■ Activity A
Translate this sentence from the piece on cervical cancer screening into Spanish: "Cervical cancer screening is considered a public health success story in the United States."
■ Activity B
Pick up the piece on cervical cancer screening after its final sentence and write a continuation.

■ Text segment

Skip to main content
The Milbank Quarterly logoLink to The Milbank Quarterly
. 2012 Mar 19;90(1):38–41. doi: 10.1111/j.1468-0009.2011.00653.x

Opportunities to Improve Cervical Cancer Screening in the United States

Jane J Kim 1
PMCID: PMC3385018  PMID: 22428691

Cervical cancer screening is considered a public health success story in the United States. In contrast to developing countries where cervical cancer is a leading cause of mortality and morbidity, the widespread adoption of Pap smear screening since the 1960s in the United States has led to an estimated 50 percent reduction in the incidence of cervical cancer. Yet with still 12,000 new cases of and 4,000 deaths from cervical cancer each year (American Cancer Society 2010), the U.S. screening program is far from perfect. In this issue of The Milbank Quarterly, Habbema and colleagues provide a cross-national case study of cervical cancer prevention efforts in both the United States and the Netherlands, describing the evolution of divergent cervical cancer–screening policies and comparing time trends of screening practice and disease mortality in the two countries. Reporting similar mortality rates but a three- to fourfold higher Pap smear testing rate in the United States, the case study lends support to the suspicion that cervical cancer screening in this country is overly aggressive and inefficient. The case study draws attention to several key priorities for strengthening cervical cancer programs that are generalizable to other preventive health efforts in the United States and beyond.

■ Data excerpts

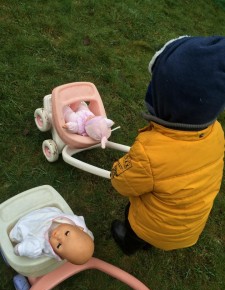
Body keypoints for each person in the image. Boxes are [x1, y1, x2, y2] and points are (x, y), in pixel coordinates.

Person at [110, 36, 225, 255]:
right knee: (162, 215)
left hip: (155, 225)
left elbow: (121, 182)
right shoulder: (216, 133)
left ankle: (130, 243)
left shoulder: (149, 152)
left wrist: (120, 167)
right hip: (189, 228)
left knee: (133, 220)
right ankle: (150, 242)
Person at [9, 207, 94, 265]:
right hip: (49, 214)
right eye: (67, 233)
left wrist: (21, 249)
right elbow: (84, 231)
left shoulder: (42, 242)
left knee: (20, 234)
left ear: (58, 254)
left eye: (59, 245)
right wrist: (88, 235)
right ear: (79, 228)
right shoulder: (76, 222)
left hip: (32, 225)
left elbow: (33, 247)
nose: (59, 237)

...

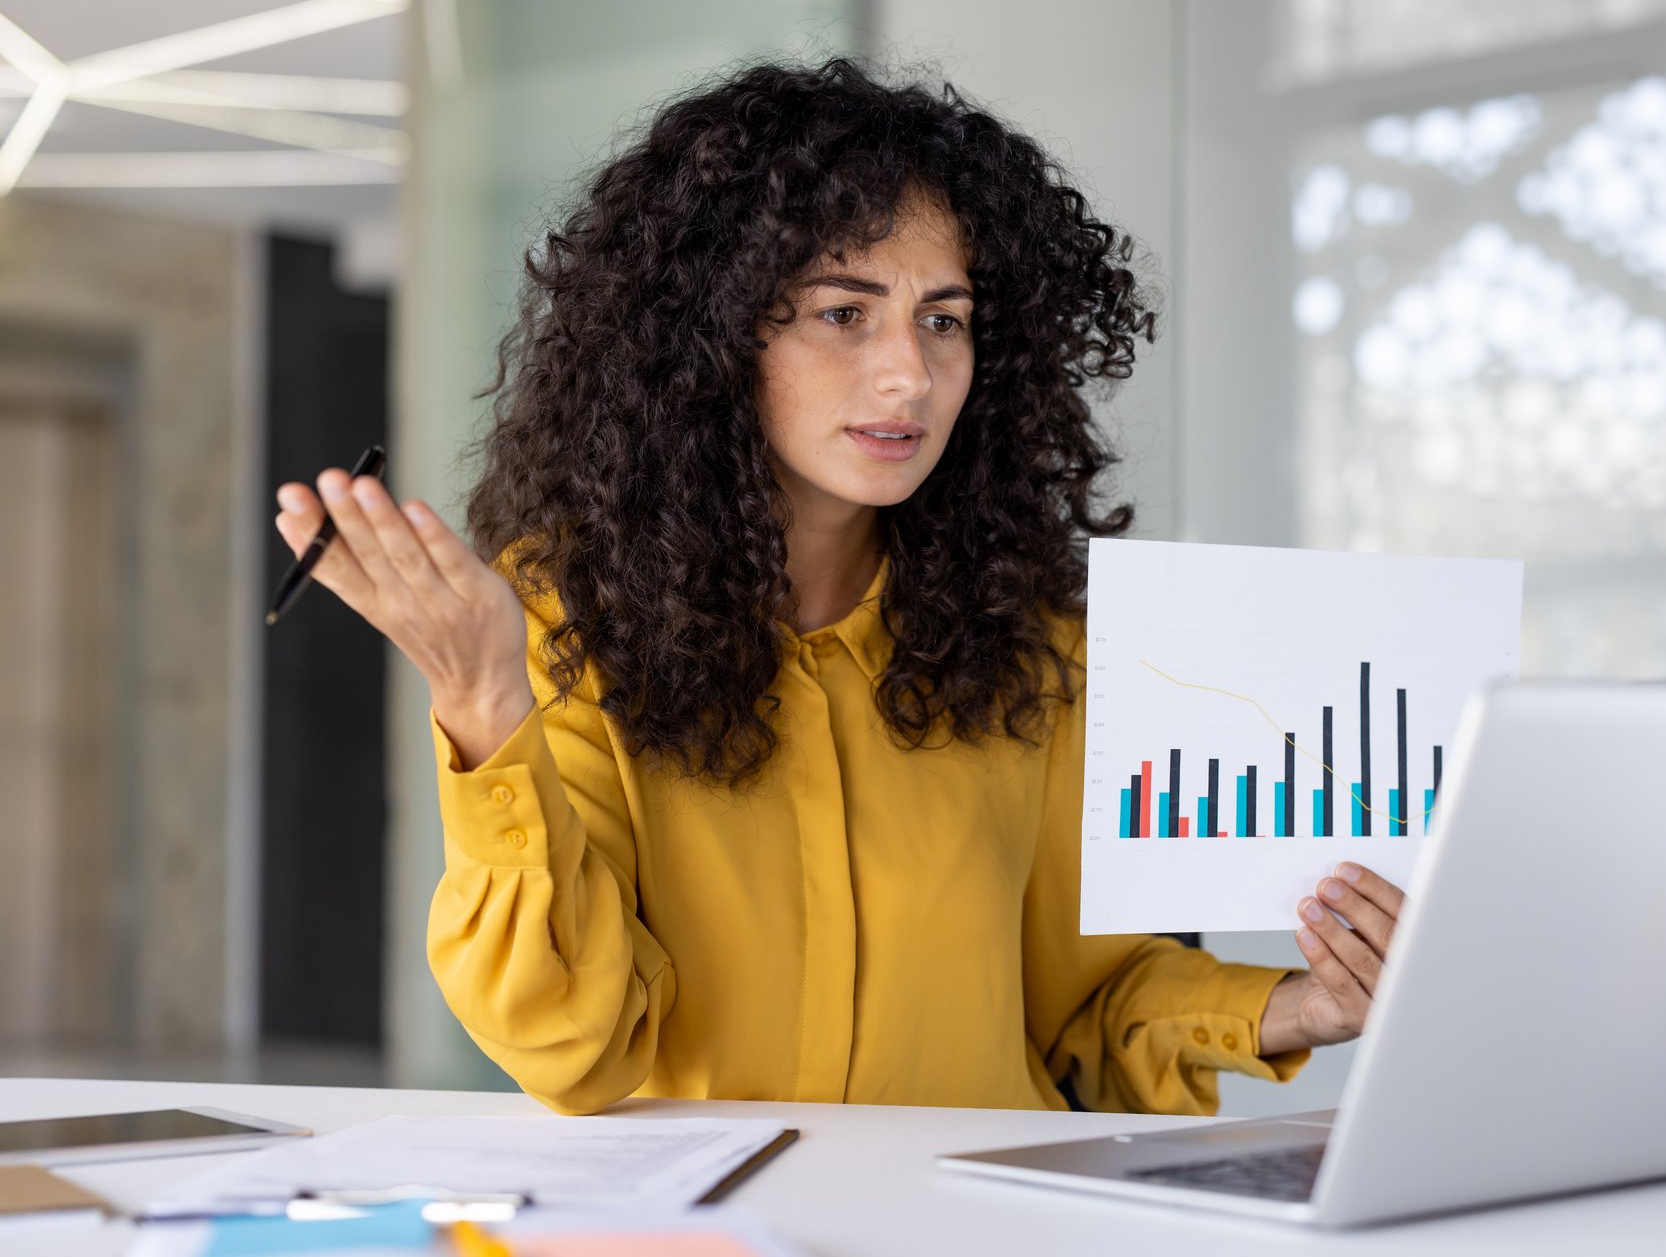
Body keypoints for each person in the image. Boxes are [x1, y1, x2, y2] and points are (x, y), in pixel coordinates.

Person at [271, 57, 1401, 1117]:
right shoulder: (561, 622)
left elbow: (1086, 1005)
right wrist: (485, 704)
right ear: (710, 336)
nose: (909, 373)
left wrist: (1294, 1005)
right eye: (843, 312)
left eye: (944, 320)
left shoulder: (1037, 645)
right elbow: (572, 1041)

■ Written answer A
El cribado del cáncer de cuello uterino se considera un caso de éxito de salud pública en los Estados Unidos.

■ Written answer B
Access to Cervical Cancer Screening

While the comparison by Habbema and colleagues focuses on inefficiencies among women with access to screening, approximately half of all cervical cancer cases in the United States occur in women who are underscreened or never screened (National Institutes of Health 1996). Furthermore, the cervical cancer burden is not evenly distributed, with the highest risk in minority and disadvantaged women (Downs et al. 2008). Accordingly, significant health gains would likely come from redirecting the excessive expenditures of the current U.S. screening program—estimated by the authors to be as much as $3 billion each year—toward improving the reach of cervical cancer screening. Employing multipronged interventions, including culturally competent educational campaigns to communicate the importance of screening to women from diverse backgrounds, the deployment of community health workers to engage women in areas of low penetration, and greater investments in existing public health programs aimed at providing access to low-income women, such as the U.S. National Breast and Cervical Cancer Early Detection Program (NBCCEDP), could break down known barriers to screening. With recent U.S. guidelines supporting decreased screening frequency for women at very low risk (e.g., teenaged girls and women with repeated negative screens) (American College of Obstetricians and Gynecologists 2009), a shifting of available resources would likely enable screening access to increase in a cost-neutral—and possibly cost-saving—manner.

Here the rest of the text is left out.